### Article
════════

Pas fan du tout de cet album, qui souffre de ce que j'appelle "le syndrome Jul". Le scénariste glisse beaucoup de références à des faits modernes, mais qui relèvent souvent de la petite historiette people et non pas de la grande Histoire.
Ce sont des ficelles qu'il utilise beaucoup dans ses propres séries (
Silex and the City,
Qui veut tuer José Bové...) et qui ne me dérangent pas puisque c'est un auteur de presse, qui aime donc parler de l'actualité à l'instant t.
Mais pour une série implantée dans le patrimoine culturel comme Lucky Luke, je trouve ça plus embêtant. Non seulement on sort très souvent de l'histoire pour noter toutes ces références, mais en plus ça pose la question de l'intérêt de l'album à moyen et long terme : ne sera-t-il pas vite démodé ?
Quid du gag sur les consignes de sécurité du pénitencier lorsque le plan Vigipirate sera désactivé (on peut rêver, mais imaginons
) ? Des grèves de cheminot lorsque la SNCF sera privatisée ? De la référence à
50 Nuances de Grey lorsque le bouquin sera relégué au rayon -80% du Noz local ?
Surtout que ce sont des passages qui ne servent que peu le récit, l'action s'arrête souvent pour faire ces gags. Ca casse le rythme à fond, là où un De Funès intégré à l'histoire du
Bandit Manchot ne changeait rien à l'intrigue pour ceux qui ne connaîtraient pas le personnage.

════════

### Exercices à traiter
• 1. Recopiez mot pour mot le passage de l'article qui commence par "Mais pour une" et se poursuit jusqu'à "pas le personnage.".
• 2. Indiquez, s'il vous plaît, le nom que l'article donne au défaut dont souffre l'album.

### Données extraites
════════

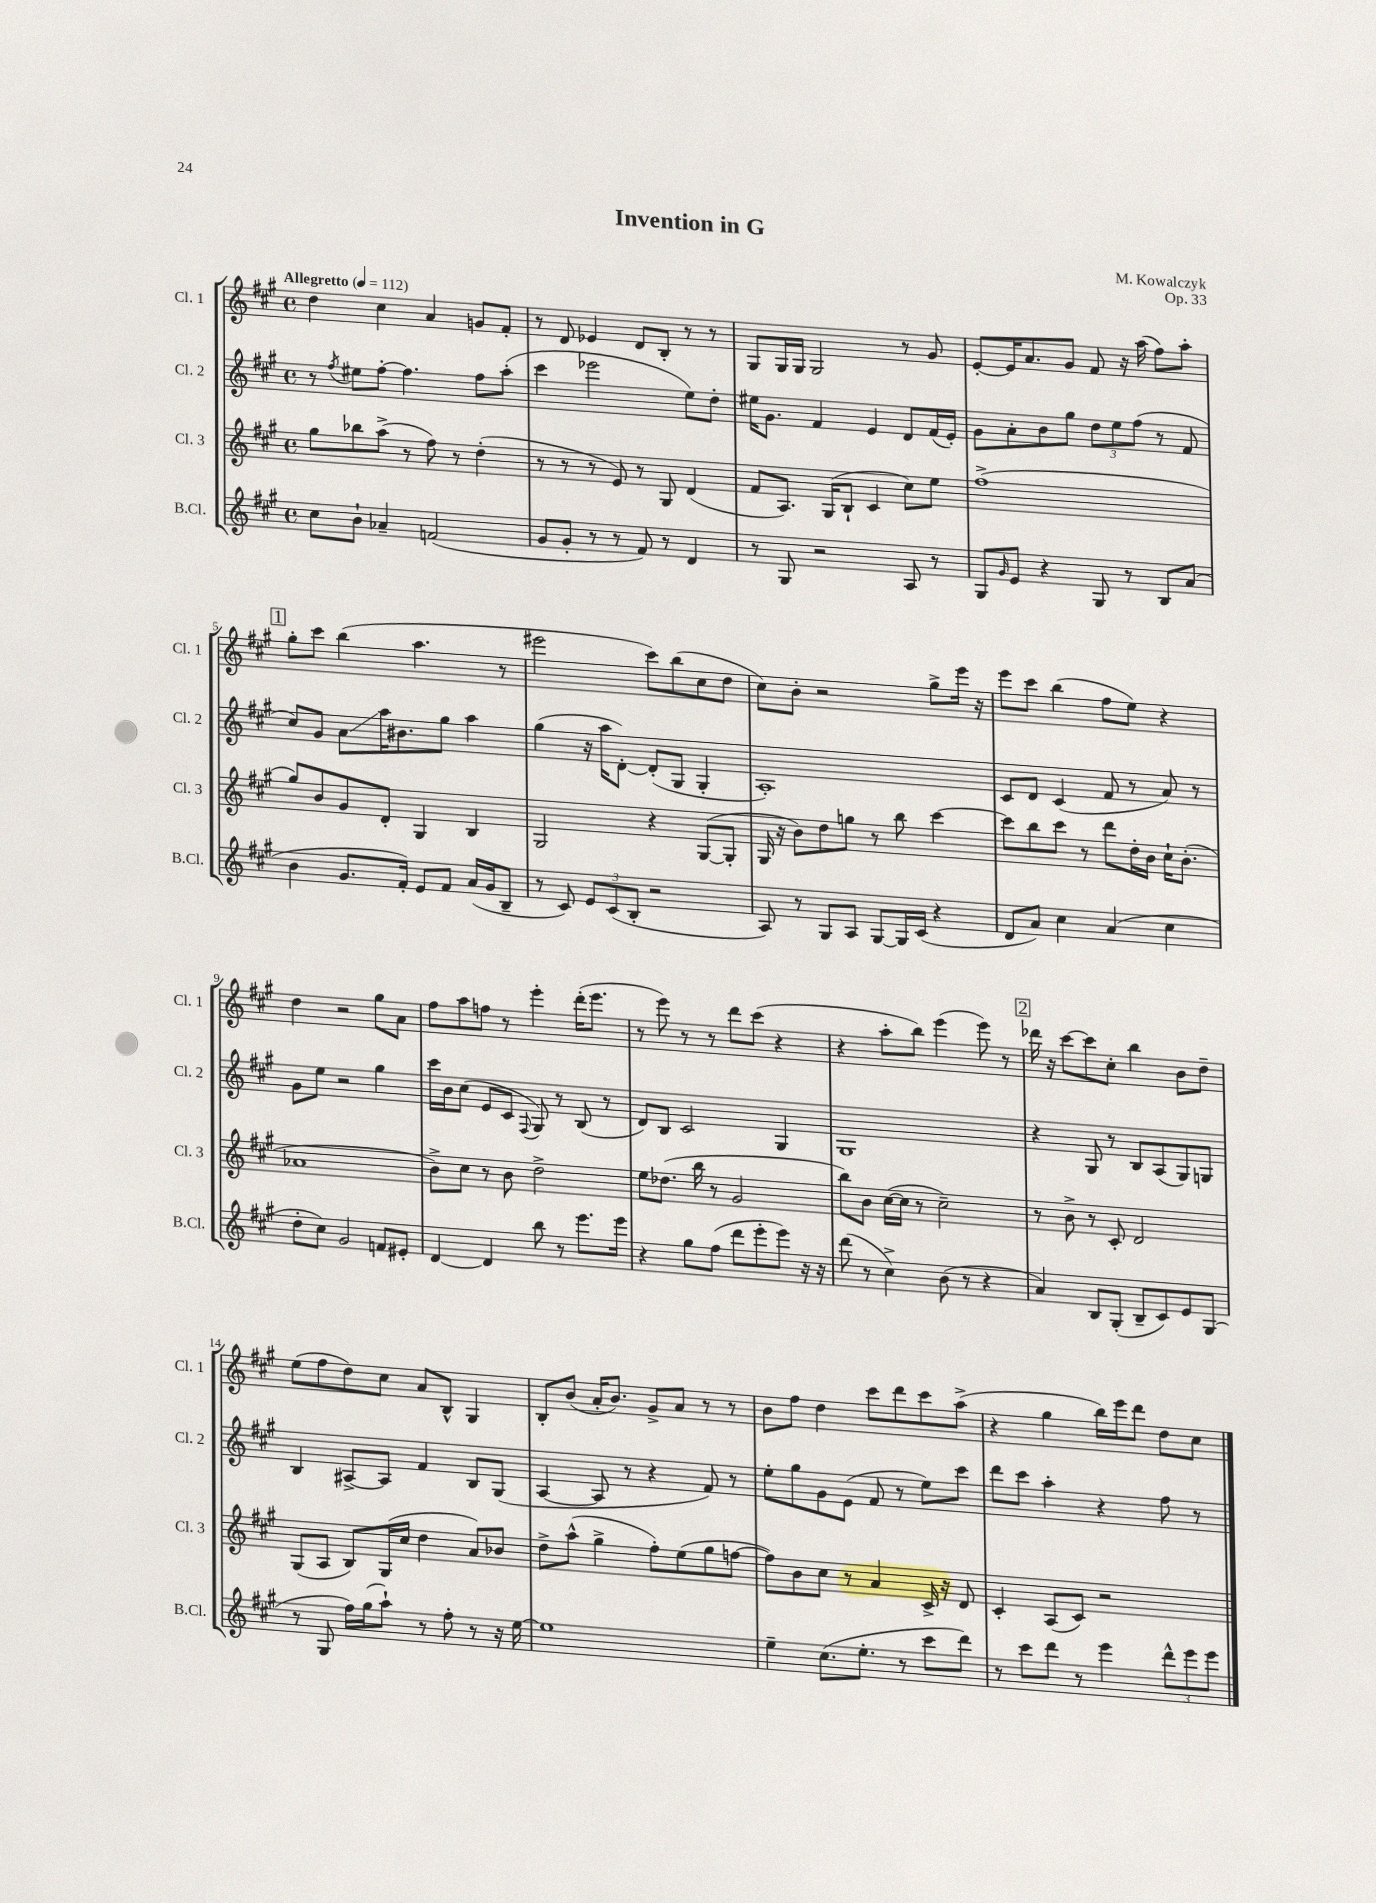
\header { title = "Invention in G" composer = "M. Kowalczyk" opus = "Op. 33" }
<<
\new StaffGroup <<
\new Staff = "s0" \with { instrumentName = "Cl. 1" shortInstrumentName = "Cl. 1" } {
    \clef treble \key a \major \defaultTimeSignature \time 4/4 \tempo "Allegretto" 4 = 112
    d''4 cis''4 a'4 g'8 fis'8-. |
    r8 d'8 ees'4 d'8 b8-. r8 r8 |
    gis8 gis16 gis16 gis2 r8 gis'8 |
    e'8~-. e'16 a'8. gis'8 fis'8 r16 a''16( fis''8) a''8-. |
    \mark \markup { \box "1" } gis''8-. cis'''8 b''4( a''4. r8 |
    eis'''2 cis'''8) b''8( cis''8 d''8 |
    cis''8) b'8-. r2 gis''8-> e'''16 r16 |
    e'''8 cis'''8 b''4( fis''8 e''8) r4 |
    d''4 r2 gis''8 a'8 |
    fis''8 a''8 f''8 r8 e'''4-. d'''16-.( e'''8. |
    r8 e'''8) r8 r8 d'''8 cis'''8( r4 |
    r4 a''8-. b''8) e'''4( e'''8) r8 |
    \mark \markup { \box "2" } des'''16 r16 cis'''8~ cis'''8 cis''8-. b''4 b'8 d''8-- |
    e''8( fis''8 d''8) cis''8 a'8 b8-^ gis4 |
    b8-. b'8( a'16-. b'8.) gis'8-> a'8 r8 r8 |
    b'8 fis''8 d''4 cis'''8 d'''8 cis'''8 a''8->( |
    r4 gis''4 b''16) e'''16 d'''8 d''8 cis''8 \bar "|." |
}
\new Staff = "s1" \with { instrumentName = "Cl. 2" shortInstrumentName = "Cl. 2" } {
    \clef treble \key a \major \defaultTimeSignature \time 4/4
    r8 \acciaccatura { fis''8 } eis''8 fis''8~-. fis''4. fis''8 a''8-.( |
    cis'''4 ees'''2 e''8) d''8-. |
    eis''16 gis'8. fis'4 e'4 d'8 fis'16( e'16-.) |
    gis'8 a'8-. b'8 gis''8 \tuplet 3/2 { d''8 e''8 fis''8( } r8 fis'8 |
    \mark \markup { \box "1" } cis''8) gis'8 a'8\glissando a''16 bis'8. gis''8 a''4 |
    gis''4( r16 a''16 d'8~-.) d'8-.( gis8 gis4-. |
    a1-.) |
    cis'8 d'8 cis'4( fis'8 r8 a'8) r8 |
    gis'8 e''8 r2 gis''4 |
    cis'''16 b'16 cis''8( e'8 cis'8 \appoggiatura { fis8 } gis8) r8 b8( r8 |
    d'8) b8 cis'2 gis4 |
    gis1 |
    \mark \markup { \box "2" } r4 gis8 r8 b8 a8( gis8) g8 |
    b4 ais8~-> ais8 fis'4 b8 gis8( |
    a4~ a8 r8 r4 fis'8) r8 |
    e''8-. gis''8 gis'8 e'8( fis'8 r8 e''8) cis'''8 |
    d'''8 cis'''8 a''4-. r4 fis''8 r8 \bar "|." |
}
\new Staff = "s2" \with { instrumentName = "Cl. 3" shortInstrumentName = "Cl. 3" } {
    \clef treble \key a \major \defaultTimeSignature \time 4/4
    gis''8 bes''8 a''8->( r8 fis''8) r8 d''4-.( |
    r8 r8 r8 e'8) r8 gis8 d'4( |
    fis'8 a8.) gis16( b8-! cis'4 cis''8) e''8 |
    fis''1->( |
    \mark \markup { \box "1" } gis''8) b'8 gis'8 d'8-. gis4 b4 |
    gis2 r4 gis8~( gis8-. |
    gis16 r16 b'8) d''8 g''8 r8 b''8 cis'''4~ |
    cis'''8 b''8 cis'''8 r8 d'''8 d''16-. b'16 cis''16-! b'8.-.( |
    aes'1 |
    b'8->) cis''8 r8 b'8 d''2-> |
    e''8 des''8.( b''16 r8 gis'2 |
    b''8) b'8 cis''16~( cis''16 r8 cis''2--) |
    \mark \markup { \box "2" } r8 b'8-> r8 cis'8-. d'2 |
    gis8( a8 b8) gis16( cis''16 d''4 a'8) bes'8 |
    d''8-> a''8-^( gis''4-> fis''8-.) e''8( gis''8 f''8~ |
    f''8) b'8 cis''8 r8 a'4 cis'16-> r16 d'8 |
    cis'4-. a8( cis'8) r2 \bar "|." |
}
\new Staff = "s3" \with { instrumentName = "B.Cl." shortInstrumentName = "B.Cl." } {
    \clef treble \key a \major \defaultTimeSignature \time 4/4
    cis''8 b'8-! aes'4-- f'2( |
    gis'8 gis'8-. r8 r8 fis'8) r8 d'4 |
    r8 gis8 r2 a8 r8 |
    gis8 \grace { gis'16 } e'8 r4 gis8 r8 b8 a'8( |
    \mark \markup { \box "1" } b'4 gis'8. fis'16-.) e'8 fis'8 a'16( gis'16 b8-- |
    r8 cis'8) \tuplet 3/2 { e'8 cis'8( b8-. } r2 |
    a8) r8 gis8 a8 gis8~ gis16 cis'16( r4 |
    d'8 a'8) cis''4 a'4( cis''4 |
    d''8-. cis''8) gis'2 f'8 eis'8-. |
    d'4~ d'4 b''8 r8 e'''8. e'''16 |
    r4 gis''8 fis''8( d'''8 e'''8-. e'''8) r16 r16 |
    d'''8( r8 cis''4->) b'8( r8 r4 |
    \mark \markup { \box "2" } a'4) b8 gis8-.( b8-- cis'8) e'8 gis8( |
    r8 gis8 fis''16) gis''16( a''8-!) r8 fis''8-. r8 r16 e''16~ |
    e''1 |
    e''4-- cis''8.( e''8.-. r8 cis'''8 d'''8) |
    r8 cis'''8 d'''8 r8 e'''4 \tuplet 3/2 { d'''8-^ e'''8 e'''8 } \bar "|." |
}
>>
>>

════════

### Réponses rédigées
• 1.
Mais pour une série implantée dans le patrimoine culturel comme Lucky Luke, je trouve ça plus embêtant. Non seulement on sort très souvent de l'histoire pour noter toutes ces références, mais en plus ça pose la question de l'intérêt de l'album à moyen et long terme : ne sera-t-il pas vite démodé ?
Quid du gag sur les consignes de sécurité du pénitencier lorsque le plan Vigipirate sera désactivé (on peut rêver, mais imaginons
) ? Des grèves de cheminot lorsque la SNCF sera privatisée ? De la référence à
50 Nuances de Grey lorsque le bouquin sera relégué au rayon -80% du Noz local ?
Surtout que ce sont des passages qui ne servent que peu le récit, l'action s'arrête souvent pour faire ces gags. Ca casse le rythme à fond, là où un De Funès intégré à l'histoire du
Bandit Manchot ne changeait rien à l'intrigue pour ceux qui ne connaîtraient pas le personnage.

• 2. Le « syndrome Jul ».